● ASSIGNED TASK
Each line below must be reproduced exactly, though the pictures are to be dropped.

● RECORD SET

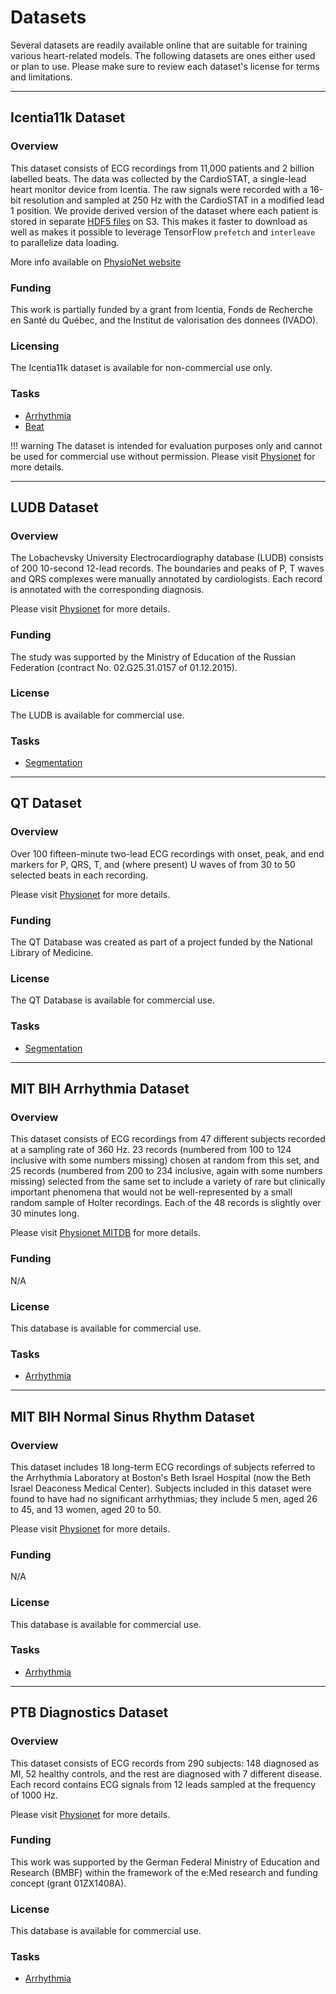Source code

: # Datasets

Several datasets are readily available online that are suitable for training various heart-related models. The following datasets are ones either used or plan to use. Please make sure to review each dataset's license for terms and limitations.

---

## Icentia11k Dataset

### Overview

This dataset consists of ECG recordings from 11,000 patients and 2 billion labelled beats. The data was collected by the CardioSTAT, a single-lead heart monitor device from Icentia. The raw signals were recorded with a 16-bit resolution and sampled at 250 Hz with the CardioSTAT in a modified lead 1 position. We provide derived version of the dataset where each patient is stored in separate [HDF5 files](https://www.hdfgroup.org/solutions/hdf5/) on S3. This makes it faster to download as well as makes it possible to leverage TensorFlow `prefetch` and `interleave` to parallelize data loading.

More info available on [PhysioNet website](https://physionet.org/content/icentia11k-continuous-ecg/1.0)

### Funding

This work is partially funded by a grant from Icentia, Fonds de Recherche en Santé du Québec, and the Institut de valorisation des donnees (IVADO).

### Licensing

The Icentia11k dataset is available for non-commercial use only.

### Tasks

* [Arrhythmia](./arrhythmia/overview.md)
* [Beat](./beat/overview.md)

!!! warning
    The dataset is intended for evaluation purposes only and cannot be used for commercial use without permission. Please visit [Physionet](https://physionet.org/content/icentia11k-continuous-ecg/1.0) for more details.

---

## LUDB Dataset

### Overview

The Lobachevsky University Electrocardiography database (LUDB) consists of 200 10-second 12-lead records. The boundaries and peaks of P, T waves and QRS complexes were manually annotated by cardiologists. Each record is annotated with the corresponding diagnosis.

Please visit [Physionet](https://physionet.org/content/ludb/1.0.1/) for more details.

### Funding

The study was supported by the Ministry of Education of the Russian Federation (contract No. 02.G25.31.0157 of 01.12.2015).

### License

The LUDB is available for commercial use.

### Tasks

* [Segmentation](./segmentation/overview.md)

---

## QT Dataset

### Overview

Over 100 fifteen-minute two-lead ECG recordings with onset, peak, and end markers for P, QRS, T, and (where present) U waves of from 30 to 50 selected beats in each recording.

Please visit [Physionet](https://doi.org/10.13026/C24K53) for more details.

### Funding

The QT Database was created as part of a project funded by the National Library of Medicine.

### License

The QT Database is available for commercial use.

### Tasks

* [Segmentation](./segmentation/overview.md)

---

## MIT BIH Arrhythmia Dataset

### Overview

This dataset consists of ECG recordings from 47 different subjects recorded at a sampling rate of 360 Hz. 23 records (numbered from 100 to 124 inclusive with some numbers missing) chosen at random from this set, and 25 records (numbered from 200 to 234 inclusive, again with some numbers missing) selected from the same set to include a variety of rare but clinically important phenomena that would not be well-represented by a small random sample of Holter recordings. Each of the 48 records is slightly over 30 minutes long.

Please visit [Physionet MITDB](https://doi.org/10.13026/C2F305) for more details.

### Funding

N/A

### License

This database is available for commercial use.

### Tasks

* [Arrhythmia](./arrhythmia/overview.md)

---

## MIT BIH Normal Sinus Rhythm Dataset

### Overview

This dataset includes 18 long-term ECG recordings of subjects referred to the Arrhythmia Laboratory at Boston's Beth Israel Hospital (now the Beth Israel Deaconess Medical Center). Subjects included in this dataset were found to have had no significant arrhythmias; they include 5 men, aged 26 to 45, and 13 women, aged 20 to 50.

Please visit [Physionet](https://doi.org/10.13026/C2NK5R) for more details.

### Funding

N/A

### License

This database is available for commercial use.

### Tasks

* [Arrhythmia](./arrhythmia/overview.md)

---

## PTB Diagnostics Dataset

### Overview

This dataset consists of ECG records from 290 subjects: 148 diagnosed as MI, 52 healthy controls, and the rest are diagnosed with 7 different disease. Each record contains ECG signals from 12 leads sampled at the frequency of 1000 Hz.

Please visit [Physionet](https://doi.org/10.13026/C28C71) for more details.

### Funding

This work was supported by the German Federal Ministry of Education and Research (BMBF) within the framework of the e:Med research and funding concept (grant 01ZX1408A).

### License

This database is available for commercial use.

### Tasks

* [Arrhythmia](./arrhythmia/overview.md)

● TASK RESULT
Source code

: # Datasets

Several datasets are readily available online that are suitable for training various heart-related models. The following datasets are ones either used or plan to use. Please make sure to review each dataset's license for terms and limitations.

---

## Icentia11k Dataset

### Overview

This dataset consists of ECG recordings from 11,000 patients and 2 billion labelled beats. The data was collected by the CardioSTAT, a single-lead heart monitor device from Icentia. The raw signals were recorded with a 16-bit resolution and sampled at 250 Hz with the CardioSTAT in a modified lead 1 position. We provide derived version of the dataset where each patient is stored in separate [HDF5 files](https://www.hdfgroup.org/solutions/hdf5/) on S3. This makes it faster to download as well as makes it possible to leverage TensorFlow `prefetch` and `interleave` to parallelize data loading.

More info available on [PhysioNet website](https://physionet.org/content/icentia11k-continuous-ecg/1.0)

### Funding

This work is partially funded by a grant from Icentia, Fonds de Recherche en Santé du Québec, and the Institut de valorisation des donnees (IVADO).

### Licensing

The Icentia11k dataset is available for non-commercial use only.

### Tasks

* [Arrhythmia](./arrhythmia/overview.md)
* [Beat](./beat/overview.md)

!!! warning
    The dataset is intended for evaluation purposes only and cannot be used for commercial use without permission. Please visit [Physionet](https://physionet.org/content/icentia11k-continuous-ecg/1.0) for more details.

---

## LUDB Dataset

### Overview

The Lobachevsky University Electrocardiography database (LUDB) consists of 200 10-second 12-lead records. The boundaries and peaks of P, T waves and QRS complexes were manually annotated by cardiologists. Each record is annotated with the corresponding diagnosis.

Please visit [Physionet](https://physionet.org/content/ludb/1.0.1/) for more details.

### Funding

The study was supported by the Ministry of Education of the Russian Federation (contract No. 02.G25.31.0157 of 01.12.2015).

### License

The LUDB is available for commercial use.

### Tasks

* [Segmentation](./segmentation/overview.md)

---

## QT Dataset

### Overview

Over 100 fifteen-minute two-lead ECG recordings with onset, peak, and end markers for P, QRS, T, and (where present) U waves of from 30 to 50 selected beats in each recording.

Please visit [Physionet](https://doi.org/10.13026/C24K53) for more details.

### Funding

The QT Database was created as part of a project funded by the National Library of Medicine.

### License

The QT Database is available for commercial use.

### Tasks

* [Segmentation](./segmentation/overview.md)

---

## MIT BIH Arrhythmia Dataset

### Overview

This dataset consists of ECG recordings from 47 different subjects recorded at a sampling rate of 360 Hz. 23 records (numbered from 100 to 124 inclusive with some numbers missing) chosen at random from this set, and 25 records (numbered from 200 to 234 inclusive, again with some numbers missing) selected from the same set to include a variety of rare but clinically important phenomena that would not be well-represented by a small random sample of Holter recordings. Each of the 48 records is slightly over 30 minutes long.

Please visit [Physionet MITDB](https://doi.org/10.13026/C2F305) for more details.

### Funding

N/A

### License

This database is available for commercial use.

### Tasks

* [Arrhythmia](./arrhythmia/overview.md)

---

## MIT BIH Normal Sinus Rhythm Dataset

### Overview

This dataset includes 18 long-term ECG recordings of subjects referred to the Arrhythmia Laboratory at Boston's Beth Israel Hospital (now the Beth Israel Deaconess Medical Center). Subjects included in this dataset were found to have had no significant arrhythmias; they include 5 men, aged 26 to 45, and 13 women, aged 20 to 50.

Please visit [Physionet](https://doi.org/10.13026/C2NK5R) for more details.

### Funding

N/A

### License

This database is available for commercial use.

### Tasks

* [Arrhythmia](./arrhythmia/overview.md)

---

## PTB Diagnostics Dataset

### Overview

This dataset consists of ECG records from 290 subjects: 148 diagnosed as MI, 52 healthy controls, and the rest are diagnosed with 7 different disease. Each record contains ECG signals from 12 leads sampled at the frequency of 1000 Hz.

Please visit [Physionet](https://doi.org/10.13026/C28C71) for more details.

### Funding

This work was supported by the German Federal Ministry of Education and Research (BMBF) within the framework of the e:Med research and funding concept (grant 01ZX1408A).

### License

This database is available for commercial use.

### Tasks

* [Arrhythmia](./arrhythmia/overview.md)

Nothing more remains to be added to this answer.